RAISE grant funding is appropriated through congressional action and programmatic direction is overseen by the United States Department of Transportation and the Federal Highway Administration. Annual award cycles reflect budgetary decisions by the United States Congress and appropriations committees including the House Committee on Transportation and Infrastructure and the Senate Committee on Environment and Public Works. Grant governance incorporates federal cross-agency coordination with the Department of Energy for resilience measures, the Department of Housing and Urban Development where projects intersect housing policy, and state transportation agencies such as the Texas Department of Transportation and New York State Department of Transportation for implementation. Auditing and compliance draw on standards from the Government Accountability Office.

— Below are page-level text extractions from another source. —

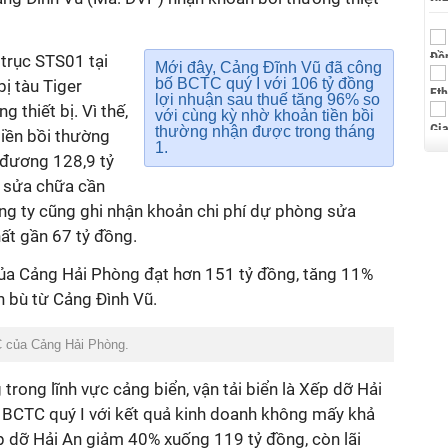
trục STS01 tại
Mới đây, Cảng Đĩnh Vũ đã công
bố BCTC quý I với 106 tỷ đồng
ị tàu Tiger
lợi nhuận sau thuế tăng 96% so
g thiết bị.
Vì thế,
với cùng kỳ nhờ khoản tiền bồi
thường nhận được trong tháng
iền bồi thường
1
.
g đương 128,9 tỷ
 sửa chữa cần
ng ty cũng ghi nhận khoản chi phí dự phòng sửa
hất gần 67 tỷ đồng.
 của Cảng Hải Phòng đạt hơn 151 tỷ đồng, tăng 11%
n bù từ Cảng Đình Vũ.
 của Cảng Hải Phòng.
 trong lĩnh vực cảng biển, vận tải biển là Xếp dỡ Hải
BCTC quý I với kết quả kinh doanh không mấy khả
ếp dỡ Hải An
giảm 40% xuống 119 tỷ đồng
, còn lãi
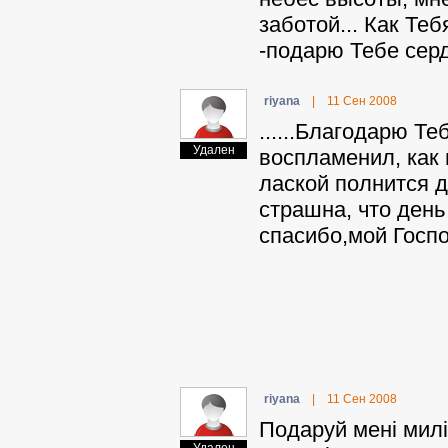
заботой... Как Те
-подарю Тебе серд
riyana
|
11 Сен 2008
......Благодарю Те
Удален
воспламенил, как 
лаской полнится д
страшна, что день
спасибо,мой Господ
riyana
|
11 Сен 2008
Подаруй мені милі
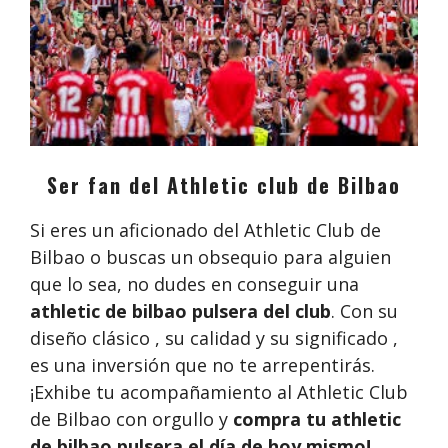
Ser fan del Athletic club de Bilbao
Si eres un aficionado del Athletic Club de
Bilbao o buscas un obsequio para alguien
que lo sea, no dudes en conseguir una
athletic de bilbao pulsera del club
. Con su
diseño clásico , su calidad y su significado ,
es una inversión que no te arrepentirás.
¡Exhibe tu acompañamiento al Athletic Club
de Bilbao con orgullo y
compra tu athletic
de bilbao pulsera
el día de hoy mismo!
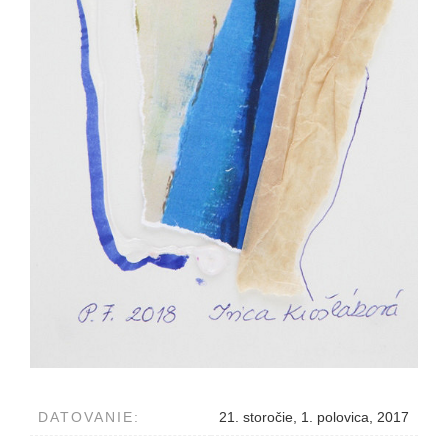
DATOVANIE:
21. storočie, 1. polovica, 2017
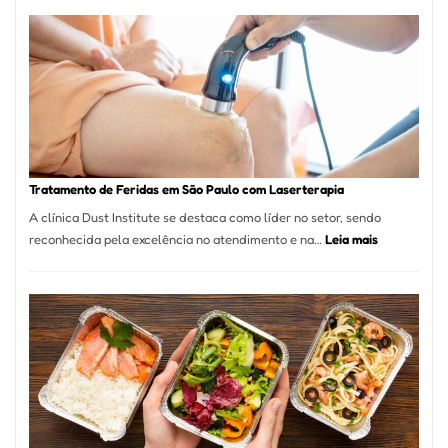
Varejista
de
São
Paulo
Inicia
2025
com
Crescimento
Recorde
Tratamento de Feridas em São Paulo com Laserterapia
de
A clínica Dust Institute se destaca como líder no setor, sendo
9,9%
:
reconhecida pela excelência no atendimento e na…
Leia mais
Tratamento
de
Feridas
em
São
Paulo
com
Laserterapi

Equity objectives in RAISE grant guidance mirror principles advanced by the Office of the Vice President and executive orders on environmental justice issued during the Biden administration. Applicants are encouraged to address disproportionate impacts identified by agencies like the Environmental Protection Agency and community organizations including the Natural Resources Defense Council and NAACP. Projects frequently incorporate access improvements for disadvantaged communities informed by data sets such as the Climate and Economic Justice Screening Tool and planning frameworks used by the Federal Transit Administration and regional health departments. Tribal engagement protocols align with consultations led by the Bureau of Indian Affairs and tribal governments across regions including the Navajo Nation and Confederated Tribes of the Colville Reservation.

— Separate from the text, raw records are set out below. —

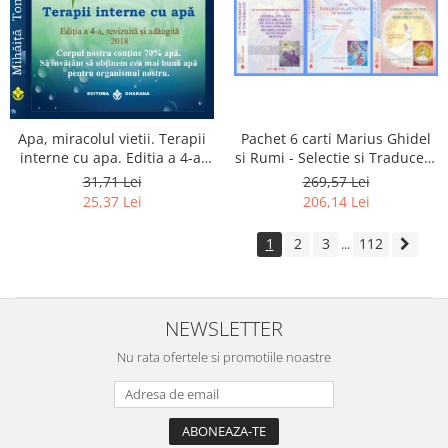
Apa, miracolul vietii. Terapii
Pachet 6 carti Marius Ghidel
interne cu apa. Editia a 4-a,
si Rumi - Selectie si Traducere
revizuita si adaugita.
de Marius Ghidel
31,71 Lei
269,57 Lei
25,37 Lei
206,14 Lei
1
2
3
112
...
NEWSLETTER
Nu rata ofertele si promotiile noastre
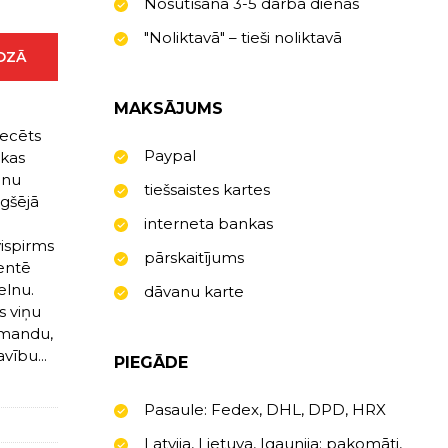
Nosūtīšana 3-5 darba dienas
"Noliktavā" – tieši noliktavā
ROZĀ
MAKSĀJUMS
recēts
Paypal
 kas
enu
tiešsaistes kartes
ugšējā
interneta bankas
vispirms
pārskaitījums
entē
elnu.
dāvanu karte
s viņu
omandu,
vību...
PIEGĀDE
Pasaule: Fedex, DHL, DPD, HRX
Latvija, Lietuva, Igaunija: pakomāti,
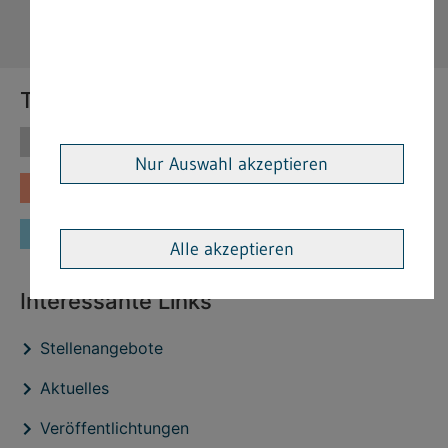
Themen
Themen
Vorschriften
Nur Auswahl akzeptieren
Fachinformationen
Merkblätter
Formulare
Alle akzeptieren
Interessante Links
Stellenangebote
Aktuelles
Veröffentlichtungen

Critiques of the program have included concerns about geographic distribution of awards raised in hearings before the United States Congress and by state executives including governors from states such as Texas and Florida. Observers from policy think tanks like the Brookings Institution and American Enterprise Institute have debated the balance between urban and rural allocations, administrative burden cited by municipal officials in cities like Detroit, and the adequacy of funding relative to needs documented by the American Society of Civil Engineers in its infrastructure reports. Legal challenges and disputes have occasionally involved procurement practices scrutinized under statutes such as the Federal Grant and Cooperative Agreement Act.